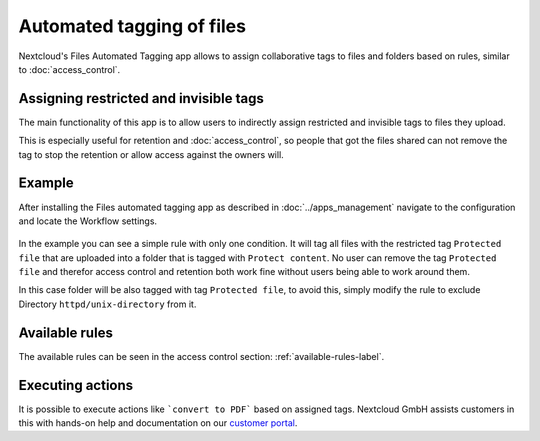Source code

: ==========================
Automated tagging of files
==========================

Nextcloud's Files Automated Tagging app allows to assign collaborative tags
to files and folders based on rules, similar to :doc:`access_control`.

Assigning restricted and invisible tags
---------------------------------------

The main functionality of this app is to allow users to indirectly assign
restricted and invisible tags to files they upload.

This is especially useful for retention and :doc:`access_control`, so people
that got the files shared can not remove the tag to stop the retention or
allow access against the owners will.

Example
-------

After installing the Files automated tagging app as described in :doc:`../apps_management`
navigate to the configuration and locate the Workflow settings.

    .. image:: images/automated_tagging_sample_rule.png
	   :alt:

In the example you can see a simple rule with only one condition.
It will tag all files with the restricted tag ``Protected file`` that are
uploaded into a folder that is tagged with ``Protect content``. No user can
remove the tag ``Protected file`` and therefor access control and retention
both work fine without users being able to work around them.

In this case folder will be also tagged with tag ``Protected file``, to avoid
this, simply modify the rule to exclude Directory ``httpd/unix-directory`` from it.

    .. image:: images/automated_tagging_sample_rule_exclude_folder.png
	   :alt:

Available rules
---------------

The available rules can be seen in the access control section: :ref:`available-rules-label`.

Executing actions
-----------------

It is possible to execute actions like ```convert to PDF``` based on assigned tags. Nextcloud
GmbH assists customers in this with hands-on help and documentation on our
`customer portal <https://portal.nextcloud.com>`_.
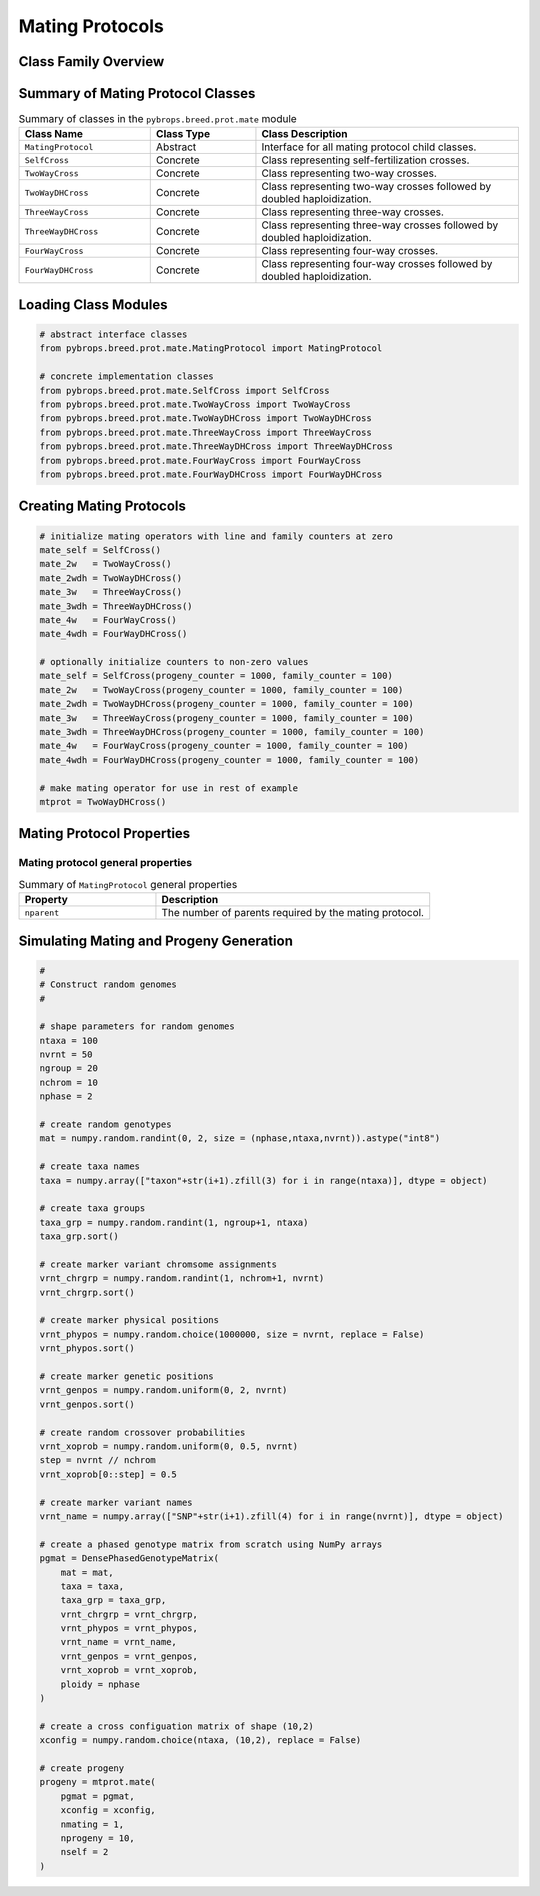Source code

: Mating Protocols
################

Class Family Overview
=====================

Summary of Mating Protocol Classes
==================================

.. list-table:: Summary of classes in the ``pybrops.breed.prot.mate`` module
    :widths: 25 20 50
    :header-rows: 1

    * - Class Name
      - Class Type
      - Class Description
    * - ``MatingProtocol``
      - Abstract
      - Interface for all mating protocol child classes.
    * - ``SelfCross``
      - Concrete
      - Class representing self-fertilization crosses.
    * - ``TwoWayCross``
      - Concrete
      - Class representing two-way crosses.
    * - ``TwoWayDHCross``
      - Concrete
      - Class representing two-way crosses followed by doubled haploidization.
    * - ``ThreeWayCross``
      - Concrete
      - Class representing three-way crosses.
    * - ``ThreeWayDHCross``
      - Concrete
      - Class representing three-way crosses followed by doubled haploidization.
    * - ``FourWayCross``
      - Concrete
      - Class representing four-way crosses.
    * - ``FourWayDHCross``
      - Concrete
      - Class representing four-way crosses followed by doubled haploidization.

Loading Class Modules
=====================

.. code-block:: python

    # abstract interface classes
    from pybrops.breed.prot.mate.MatingProtocol import MatingProtocol

    # concrete implementation classes
    from pybrops.breed.prot.mate.SelfCross import SelfCross
    from pybrops.breed.prot.mate.TwoWayCross import TwoWayCross
    from pybrops.breed.prot.mate.TwoWayDHCross import TwoWayDHCross
    from pybrops.breed.prot.mate.ThreeWayCross import ThreeWayCross
    from pybrops.breed.prot.mate.ThreeWayDHCross import ThreeWayDHCross
    from pybrops.breed.prot.mate.FourWayCross import FourWayCross
    from pybrops.breed.prot.mate.FourWayDHCross import FourWayDHCross

Creating Mating Protocols
=========================

.. code-block:: python

    # initialize mating operators with line and family counters at zero
    mate_self = SelfCross()
    mate_2w   = TwoWayCross()
    mate_2wdh = TwoWayDHCross()
    mate_3w   = ThreeWayCross()
    mate_3wdh = ThreeWayDHCross()
    mate_4w   = FourWayCross()
    mate_4wdh = FourWayDHCross()

    # optionally initialize counters to non-zero values
    mate_self = SelfCross(progeny_counter = 1000, family_counter = 100)
    mate_2w   = TwoWayCross(progeny_counter = 1000, family_counter = 100)
    mate_2wdh = TwoWayDHCross(progeny_counter = 1000, family_counter = 100)
    mate_3w   = ThreeWayCross(progeny_counter = 1000, family_counter = 100)
    mate_3wdh = ThreeWayDHCross(progeny_counter = 1000, family_counter = 100)
    mate_4w   = FourWayCross(progeny_counter = 1000, family_counter = 100)
    mate_4wdh = FourWayDHCross(progeny_counter = 1000, family_counter = 100)

    # make mating operator for use in rest of example
    mtprot = TwoWayDHCross()

Mating Protocol Properties
==========================

Mating protocol general properties
----------------------------------

.. list-table:: Summary of ``MatingProtocol`` general properties
    :widths: 25 50
    :header-rows: 1

    * - Property
      - Description
    * - ``nparent``
      - The number of parents required by the mating protocol.

Simulating Mating and Progeny Generation
========================================

.. code-block:: python

    #
    # Construct random genomes
    #

    # shape parameters for random genomes
    ntaxa = 100
    nvrnt = 50
    ngroup = 20
    nchrom = 10
    nphase = 2

    # create random genotypes
    mat = numpy.random.randint(0, 2, size = (nphase,ntaxa,nvrnt)).astype("int8")

    # create taxa names
    taxa = numpy.array(["taxon"+str(i+1).zfill(3) for i in range(ntaxa)], dtype = object)

    # create taxa groups
    taxa_grp = numpy.random.randint(1, ngroup+1, ntaxa)
    taxa_grp.sort()

    # create marker variant chromsome assignments
    vrnt_chrgrp = numpy.random.randint(1, nchrom+1, nvrnt)
    vrnt_chrgrp.sort()

    # create marker physical positions
    vrnt_phypos = numpy.random.choice(1000000, size = nvrnt, replace = False)
    vrnt_phypos.sort()

    # create marker genetic positions
    vrnt_genpos = numpy.random.uniform(0, 2, nvrnt)
    vrnt_genpos.sort()

    # create random crossover probabilities
    vrnt_xoprob = numpy.random.uniform(0, 0.5, nvrnt)
    step = nvrnt // nchrom
    vrnt_xoprob[0::step] = 0.5

    # create marker variant names
    vrnt_name = numpy.array(["SNP"+str(i+1).zfill(4) for i in range(nvrnt)], dtype = object)

    # create a phased genotype matrix from scratch using NumPy arrays
    pgmat = DensePhasedGenotypeMatrix(
        mat = mat,
        taxa = taxa,
        taxa_grp = taxa_grp, 
        vrnt_chrgrp = vrnt_chrgrp,
        vrnt_phypos = vrnt_phypos, 
        vrnt_name = vrnt_name, 
        vrnt_genpos = vrnt_genpos,
        vrnt_xoprob = vrnt_xoprob,
        ploidy = nphase
    )

    # create a cross configuation matrix of shape (10,2)
    xconfig = numpy.random.choice(ntaxa, (10,2), replace = False)

    # create progeny
    progeny = mtprot.mate(
        pgmat = pgmat,
        xconfig = xconfig,
        nmating = 1,
        nprogeny = 10,
        nself = 2
    )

-*-*-

■ **ACTIVITY**
In the records, which lines use the word "will"? Report them.

■ **RESULT OF THE EXERCISE**
allow access against the owners will.
It will tag all files with the restricted tag ``Protected file`` that are
In this case folder will be also tagged with tag ``Protected file``, to avoid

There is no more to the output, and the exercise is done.